Datum uitspraak:
Datum publicatie:
Rechtsgebied:
Zaaknummer:
Soort procedure:
Zittingsplaats:

Inhoudsindicatie:

Overeenkomst van aanneming van werk. Schuldeisersverzuim door verhindering oplevering (6:58 en 6:61 BW). Ontbinding (6:265 en 7:756 BW).

Uitspraak



zaaknummer 200.092.549/01

17 juli 2012

GERECHTSHOF TE AMSTERDAM

DERDE MEERVOUDIGE BURGERLIJKE KAMER

ARREST

in de zaak van:

de besloten vennootschap met beperkte aansprakelijkheid

[ ] PRAKTIJK B.V.,

gevestigd te Amsterdam,

APPELLANTE,

advocaat: mr. I.M.C.A. Reinders Folmer te Amsterdam,

t e g e n

de besloten vennootschap met beperkte aansprakelijkheid

[ ] BINNENBOUW B.V.,

gevestigd te Amsterdam,

GEÏNTIMEERDE,

advocaat: mr. P.F. Keuchenius te Alkmaar.

De partijen worden hierna [ Appellant ] en [ Geïntimeerde ] genoemd.

1. Het geding in hoger beroep

1.1 Bij dagvaarding van 1 augustus 2011 is [ Appellant ] in hoger beroep gekomen van het vonnis van de rechtbank Amsterdam van 4 mei 2011, in deze zaak onder zaaknummer/rolnummer 471628/HA ZA 10-3184 gewezen tussen haar en [ X ] en [ Y ] als gedaagden in conventie, eisers in reconventie en [ Geïntimeerde ] als eiseres in conventie, verweerster in reconventie.

- [Opdracht]:
Kun je het volledige arrest woord voor woord teruggeven? De regels hebben niets met het arrest hierboven te maken.

- [Brongegevens]:
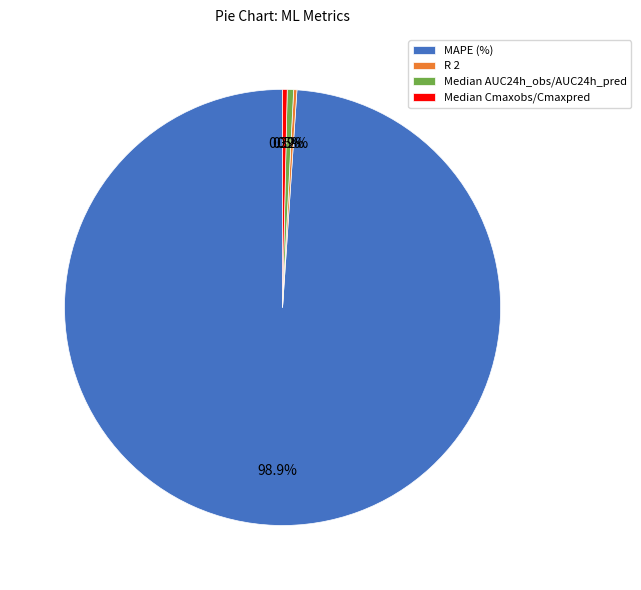

Combined, what portion of the pie is Median Cmaxobs/Cmaxpred and Median AUC24h_obs/AUC24h_pred?

0.8%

- [Uitwerking]:
Datum uitspraak:
Datum publicatie:
Rechtsgebied:
Zaaknummer:
Soort procedure:
Zittingsplaats:

Inhoudsindicatie:

Overeenkomst van aanneming van werk. Schuldeisersverzuim door verhindering oplevering (6:58 en 6:61 BW). Ontbinding (6:265 en 7:756 BW).

Uitspraak



zaaknummer 200.092.549/01

17 juli 2012

GERECHTSHOF TE AMSTERDAM

DERDE MEERVOUDIGE BURGERLIJKE KAMER

ARREST

in de zaak van:

de besloten vennootschap met beperkte aansprakelijkheid

[ ] PRAKTIJK B.V.,

gevestigd te Amsterdam,

APPELLANTE,

advocaat: mr. I.M.C.A. Reinders Folmer te Amsterdam,

t e g e n

de besloten vennootschap met beperkte aansprakelijkheid

[ ] BINNENBOUW B.V.,

gevestigd te Amsterdam,

GEÏNTIMEERDE,

advocaat: mr. P.F. Keuchenius te Alkmaar.

De partijen worden hierna [ Appellant ] en [ Geïntimeerde ] genoemd.

1. Het geding in hoger beroep

1.1 Bij dagvaarding van 1 augustus 2011 is [ Appellant ] in hoger beroep gekomen van het vonnis van de rechtbank Amsterdam van 4 mei 2011, in deze zaak onder zaaknummer/rolnummer 471628/HA ZA 10-3184 gewezen tussen haar en [ X ] en [ Y ] als gedaagden in conventie, eisers in reconventie en [ Geïntimeerde ] als eiseres in conventie, verweerster in reconventie.